- [ABOUT THIS TASK] With the line containing "- **(i)** 100 $, s’il" as the starting point, output the remaining lines of the data exactly as they are, through the last.

Data extracted from a collection
---
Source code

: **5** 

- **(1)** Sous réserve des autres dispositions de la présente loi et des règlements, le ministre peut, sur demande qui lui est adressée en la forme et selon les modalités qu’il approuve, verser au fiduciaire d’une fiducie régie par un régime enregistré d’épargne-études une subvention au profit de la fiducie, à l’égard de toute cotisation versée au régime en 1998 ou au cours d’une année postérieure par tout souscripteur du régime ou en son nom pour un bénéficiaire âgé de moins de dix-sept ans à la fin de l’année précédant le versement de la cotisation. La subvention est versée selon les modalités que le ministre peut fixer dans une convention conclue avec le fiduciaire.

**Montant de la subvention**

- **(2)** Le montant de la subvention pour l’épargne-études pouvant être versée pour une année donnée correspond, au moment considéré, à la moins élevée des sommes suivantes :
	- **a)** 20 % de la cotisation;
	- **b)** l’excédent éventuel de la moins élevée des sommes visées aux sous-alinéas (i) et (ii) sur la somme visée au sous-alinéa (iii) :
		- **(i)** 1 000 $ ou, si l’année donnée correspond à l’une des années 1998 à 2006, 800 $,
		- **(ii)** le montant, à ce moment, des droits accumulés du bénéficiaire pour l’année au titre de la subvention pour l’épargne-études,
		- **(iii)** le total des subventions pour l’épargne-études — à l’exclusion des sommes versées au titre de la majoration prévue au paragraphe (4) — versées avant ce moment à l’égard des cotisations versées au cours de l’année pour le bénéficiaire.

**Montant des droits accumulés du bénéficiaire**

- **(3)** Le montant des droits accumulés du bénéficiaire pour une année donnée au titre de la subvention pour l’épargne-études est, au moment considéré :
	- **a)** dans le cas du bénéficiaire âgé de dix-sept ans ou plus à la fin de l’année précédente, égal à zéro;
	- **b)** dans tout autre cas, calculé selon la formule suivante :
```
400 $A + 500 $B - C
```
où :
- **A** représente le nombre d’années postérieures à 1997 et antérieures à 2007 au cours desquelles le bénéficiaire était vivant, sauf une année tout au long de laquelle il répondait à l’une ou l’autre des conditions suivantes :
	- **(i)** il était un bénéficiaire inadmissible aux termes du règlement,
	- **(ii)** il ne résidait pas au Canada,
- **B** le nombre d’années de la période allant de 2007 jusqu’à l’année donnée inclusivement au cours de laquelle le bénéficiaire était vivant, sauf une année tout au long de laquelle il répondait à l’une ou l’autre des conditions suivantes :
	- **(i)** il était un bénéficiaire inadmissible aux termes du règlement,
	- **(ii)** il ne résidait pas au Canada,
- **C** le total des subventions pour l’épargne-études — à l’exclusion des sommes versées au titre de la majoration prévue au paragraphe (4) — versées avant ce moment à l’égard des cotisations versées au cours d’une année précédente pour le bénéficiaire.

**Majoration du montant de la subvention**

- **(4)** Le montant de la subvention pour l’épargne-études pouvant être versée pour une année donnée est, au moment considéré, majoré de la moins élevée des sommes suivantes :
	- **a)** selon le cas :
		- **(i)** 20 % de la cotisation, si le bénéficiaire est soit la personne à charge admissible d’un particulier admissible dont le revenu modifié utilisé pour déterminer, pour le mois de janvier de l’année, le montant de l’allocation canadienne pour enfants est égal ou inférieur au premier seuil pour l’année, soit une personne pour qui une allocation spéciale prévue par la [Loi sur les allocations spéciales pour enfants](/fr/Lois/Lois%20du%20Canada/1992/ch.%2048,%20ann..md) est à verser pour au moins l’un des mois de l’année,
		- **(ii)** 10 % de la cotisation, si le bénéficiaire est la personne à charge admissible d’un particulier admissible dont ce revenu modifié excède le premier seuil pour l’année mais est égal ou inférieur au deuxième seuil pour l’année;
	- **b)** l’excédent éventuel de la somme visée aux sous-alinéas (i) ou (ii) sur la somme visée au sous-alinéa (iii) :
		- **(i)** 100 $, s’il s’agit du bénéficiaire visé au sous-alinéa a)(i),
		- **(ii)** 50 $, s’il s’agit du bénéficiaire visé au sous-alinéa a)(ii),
---
- [EXERCISE ANSWER]
		- **(i)** 100 $, s’il s’agit du bénéficiaire visé au sous-alinéa a)(i),
		- **(ii)** 50 $, s’il s’agit du bénéficiaire visé au sous-alinéa a)(ii),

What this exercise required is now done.